Ziel der Zusammenarbeit ist, Schüler möglichst früh an die Berufsbilder im Gesundheitsbereich heranzuführen. Dafür beteiligt sich die Klinik an dem „Projekt Praxislernen“, das von der Oberschule initiiert wurde. Dabei tauschen Neunt- und Zehntklässler den Klassenraum mit dem Krankenzimmer und können praktische Erfahrungen in der Gesundheits- und Krankenpflege machen. Annerose Prager, Pflegedienstleiterin im Krankenhaus Angermünde, berichtet, welchen Nutzen das Krankenhaus von der Berufsorientierung hat.

Health Relations: Seit Jahren kooperieren Sie mit der Ehm Welk-Oberschule. Wie sieht diese Kooperation genau aus?

Annerose Prager: Die Schüler der Schule absolvieren bei uns ihre Schulpraktika. Das passiert zum Teil als Block innerhalb von ein bis drei Wochen oder jeweils dienstags in den Schulwochen.

Health Relations: Kürzlich haben Sie einen neuen Vertrag unterschrieben, der die Berufsorientierung noch vertiefen soll.

Annerose Prager: Ja, bisher war außerhalb des Praktikumsvertrags mit jedem Schüler vertraglich nichts geregelt. Nun ist unsere Zusammenarbeit, wie sie bisher erfolgte, schriftlich fixiert. Zusätzlich bietet die Schule an, den Austausch untereinander zu verstärken, z.B. durch die Teilnahme einer Krankenhausvertreterin an Elternabenden, die dabei u.a. die Ausbildungsmöglichkeiten im Krankenhaus vorstellt. Darüber hinaus übernimmt das Krankenhaus eine Patenschaft für Schüler, die sich als besonders geeignet für die Gesundheitsberufe erwiesen haben. Diese dürfen dann in den Ferien gegen Entgelt bei uns arbeiten und erhalten vorzeitig einen Ausbildungsvertrag.
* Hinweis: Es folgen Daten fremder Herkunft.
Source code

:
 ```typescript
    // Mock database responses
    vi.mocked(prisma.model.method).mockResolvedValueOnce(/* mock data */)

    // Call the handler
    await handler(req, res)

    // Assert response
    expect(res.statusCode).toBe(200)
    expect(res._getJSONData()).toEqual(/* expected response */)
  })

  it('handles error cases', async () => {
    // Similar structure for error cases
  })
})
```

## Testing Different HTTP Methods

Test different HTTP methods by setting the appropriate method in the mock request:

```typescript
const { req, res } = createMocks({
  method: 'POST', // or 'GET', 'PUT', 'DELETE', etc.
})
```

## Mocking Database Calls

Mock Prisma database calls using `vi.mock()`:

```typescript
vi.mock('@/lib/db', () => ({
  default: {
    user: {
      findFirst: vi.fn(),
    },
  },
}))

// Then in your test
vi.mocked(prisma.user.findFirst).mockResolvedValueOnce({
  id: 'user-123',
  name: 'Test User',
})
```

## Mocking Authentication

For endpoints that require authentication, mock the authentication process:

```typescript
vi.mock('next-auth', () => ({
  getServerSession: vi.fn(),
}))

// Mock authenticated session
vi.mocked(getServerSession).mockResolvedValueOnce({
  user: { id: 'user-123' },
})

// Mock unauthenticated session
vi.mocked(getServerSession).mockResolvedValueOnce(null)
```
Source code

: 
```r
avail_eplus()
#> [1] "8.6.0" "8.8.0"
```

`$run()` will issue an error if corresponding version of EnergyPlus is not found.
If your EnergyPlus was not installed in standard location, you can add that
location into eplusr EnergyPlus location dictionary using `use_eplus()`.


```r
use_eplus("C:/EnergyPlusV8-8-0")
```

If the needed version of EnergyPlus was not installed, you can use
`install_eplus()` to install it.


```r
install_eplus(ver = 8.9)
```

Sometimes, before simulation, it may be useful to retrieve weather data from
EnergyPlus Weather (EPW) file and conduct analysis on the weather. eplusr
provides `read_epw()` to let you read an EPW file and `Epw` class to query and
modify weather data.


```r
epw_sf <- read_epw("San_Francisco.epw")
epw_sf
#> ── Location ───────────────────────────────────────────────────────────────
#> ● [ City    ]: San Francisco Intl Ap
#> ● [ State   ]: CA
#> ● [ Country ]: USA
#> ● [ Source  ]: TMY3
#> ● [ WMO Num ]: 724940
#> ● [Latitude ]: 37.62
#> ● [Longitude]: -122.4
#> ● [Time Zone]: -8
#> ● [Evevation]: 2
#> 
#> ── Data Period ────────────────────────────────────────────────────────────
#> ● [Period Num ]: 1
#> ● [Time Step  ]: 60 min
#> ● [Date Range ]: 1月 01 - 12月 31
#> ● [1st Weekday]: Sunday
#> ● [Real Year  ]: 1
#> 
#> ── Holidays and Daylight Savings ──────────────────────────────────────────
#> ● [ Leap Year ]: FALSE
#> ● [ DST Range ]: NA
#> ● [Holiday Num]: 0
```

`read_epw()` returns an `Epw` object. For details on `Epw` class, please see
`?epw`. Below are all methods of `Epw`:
Health Relations: Warum haben Sie sich als Krankenhaus entschlossen, sich darum zu bemühen, Schüler möglichst früh eine Berufsorientierung zu bieten?

Annerose Prager: Die Gründe liegen in den sinkenden Bewerberzahlen und dem damit einhergehenden fehlenden Nachwuchs an Fachkräften.

Health Relations: Wie erfolgreich ist das „Projekt Praxislernen“?

Annerose Prager: Wir haben die Möglichkeit, potenzielle Bewerber für die Ausbildung frühzeitig kennenzulernen. Außerdem können wir ein positives Bild der Gesundheitsberufe vermitteln und bieten individuelle Entwicklungsmöglichkeiten in der beruflichen Orientierung. Beispielsweise können „schlechte“ Schüler durchaus gute oder sehr gute „Praktiker“ sein. Die Schüler haben auch Vorteile: Sie können sich ausprobieren und lernen neue Berufsbilder kennen.

Health Relations: Welche Vorteile haben Sie als Krankenhaus davon?

Annerose Prager: Das Projekt hilft uns bei der Nachwuchssicherung von Fachkräften. Das ist notwendig, um die Gesundheitsversorgung stabil aufrechterhalten zu können. Darüber hinaus leisten wir damit einen Beitrag für unsere Region, indem wir z.B. junge Leute an ihren Wohnort binden, und außerdem vermitteln wir ein positives Image der Region nach außen.

Health Relations: Hilft es Ihnen auch zu verstehen, was jungen Leuten für ihre zukünftige Berufsausübung wichtig ist?

Annerose Prager: Eher weniger, denn dafür sind die Schüler meist zu unerfahren. Was jungen Mitarbeitern für ihre Berufsausübung wichtig ist, lernen wir aber von unseren Azubis.

Health Relations: Und was ist das?

Annerose Prager: Sie wünschen sich eine geregelte Arbeitszeit. Ausreichend Freizeit zu haben, ist ihnen auch wichtiger geworden. Außerdem wollen sie frühzeitig vertragliche Sicherheit haben. Das bieten wir ihnen beispielsweise durch einen Arbeitsvertrag, den sie bereits sechs Monate vor dem Ende der Ausbildung unterschreiben können.

Health Relations: Wie finden die Schüler das Projekt?

Annerose Prager: Die Reaktionen sind sehr unterschiedlich: Manche Schüler tun sich sehr schwer, fallen dann oft aus. Sie wirken überfordert oder desinteressiert. Aber es gibt auch viele andere, die sehr interessiert und eifrig sind. Manche sind sogar bereit, außerhalb der festgelegten Praktika zum Arbeiten zu kommen.